-- Opening Marker --

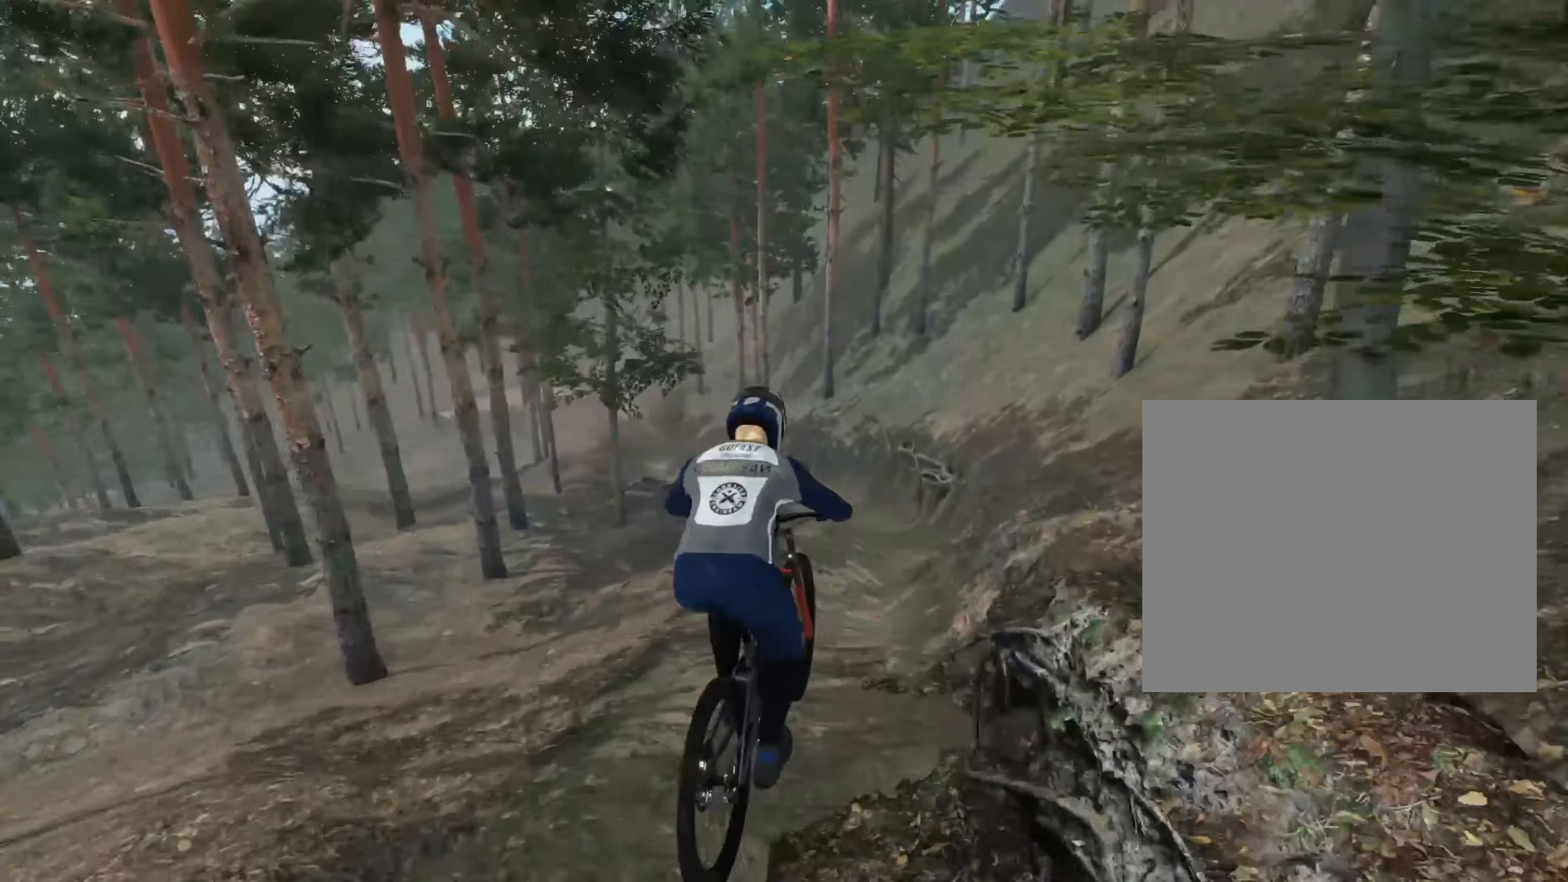
{"dt_ms": 500, "buttons": ["A"], "left_stick": "down", "right_stick": "center", "events": [[100, "L2", "up"], [133, "left_stick", "center"], [250, "A", "down"], [283, "left_stick", "down"]]}
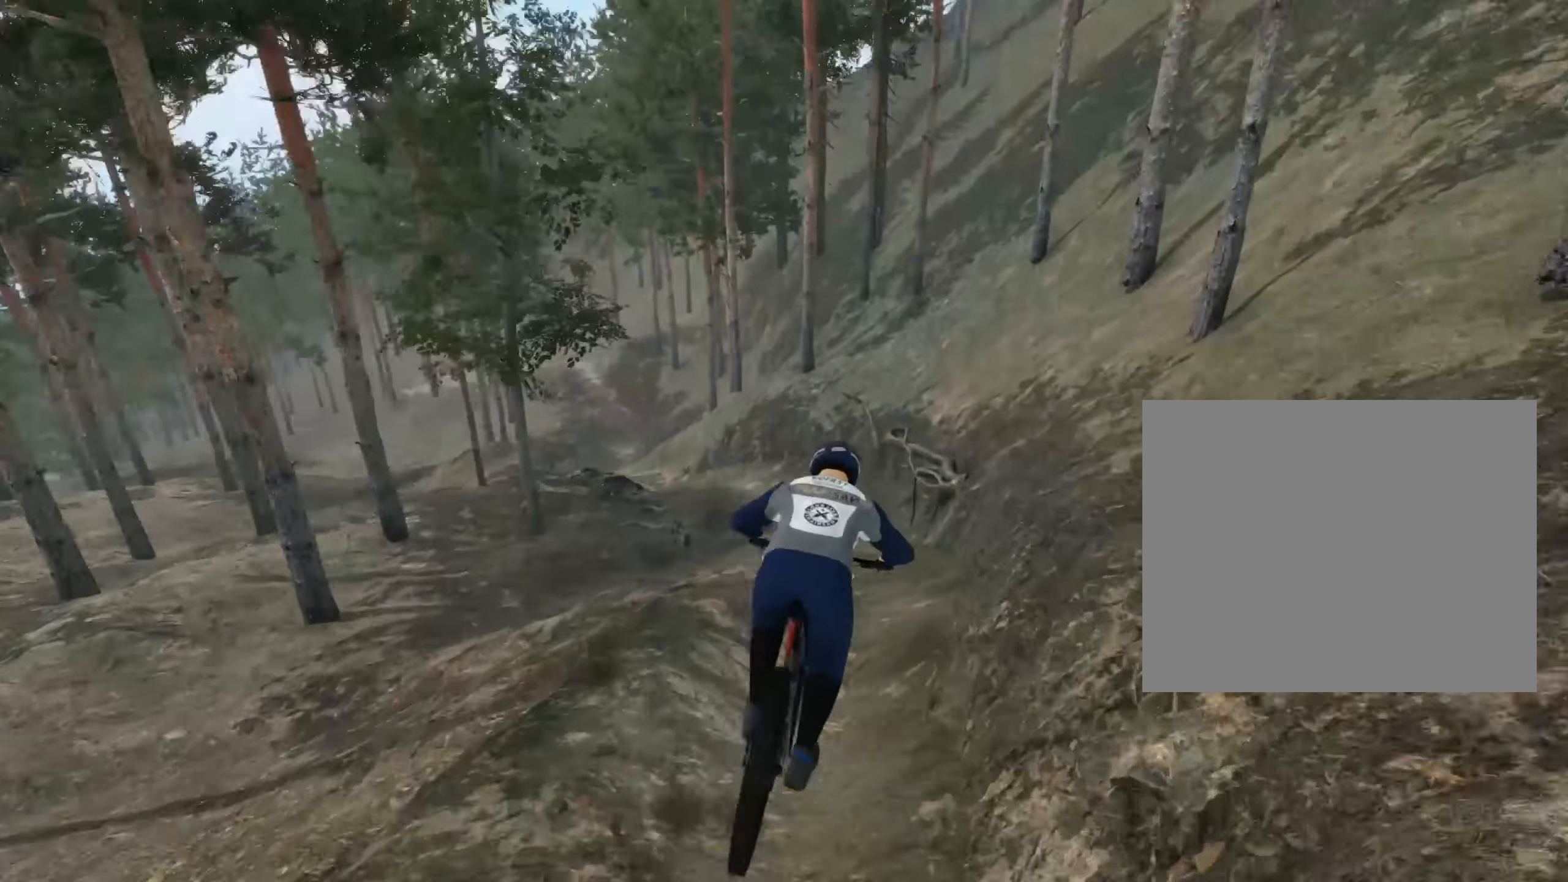
{"dt_ms": 500, "buttons": [], "left_stick": "left", "right_stick": "center", "events": [[83, "A", "up"], [83, "left_stick", "down-left"], [183, "left_stick", "left"]]}
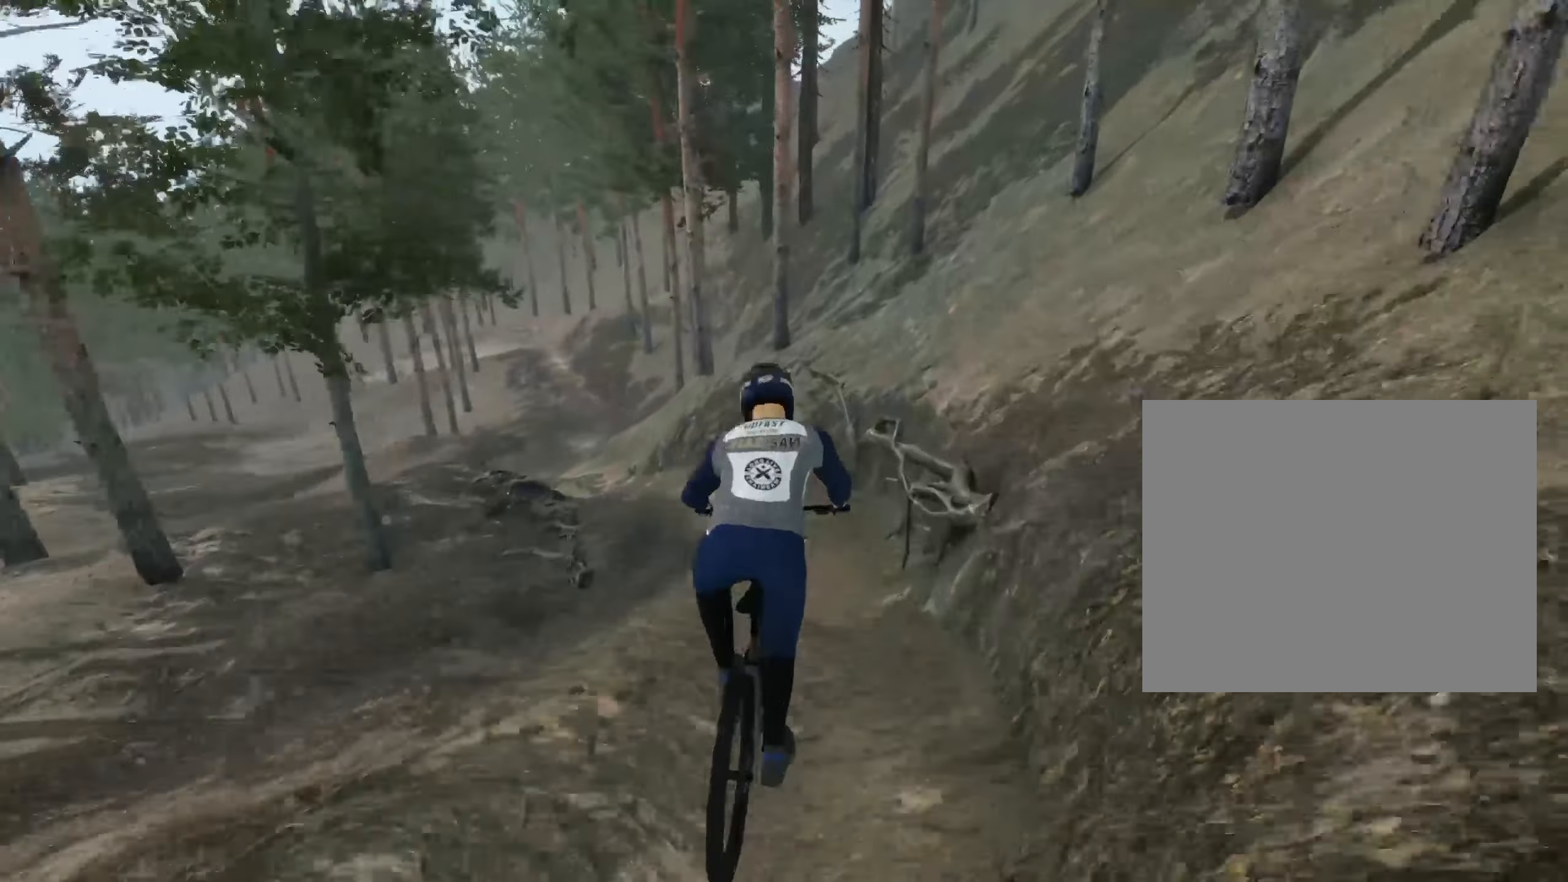
{"dt_ms": 500, "buttons": [], "left_stick": "down-left", "right_stick": "center", "events": [[217, "A", "down"], [233, "left_stick", "center"], [317, "left_stick", "down-left"], [367, "A", "up"]]}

-- Closing Marker --

→ **Prompt**
Could you write out the whole listing exactly, dropping the pictures?

→ **Your response**
{"dt_ms": 500, "buttons": ["A"], "left_stick": "down", "right_stick": "center", "events": [[100, "L2", "up"], [133, "left_stick", "center"], [250, "A", "down"], [283, "left_stick", "down"]]}
{"dt_ms": 500, "buttons": [], "left_stick": "left", "right_stick": "center", "events": [[83, "A", "up"], [83, "left_stick", "down-left"], [183, "left_stick", "left"]]}
{"dt_ms": 500, "buttons": [], "left_stick": "down-left", "right_stick": "center", "events": [[217, "A", "down"], [233, "left_stick", "center"], [317, "left_stick", "down-left"], [367, "A", "up"]]}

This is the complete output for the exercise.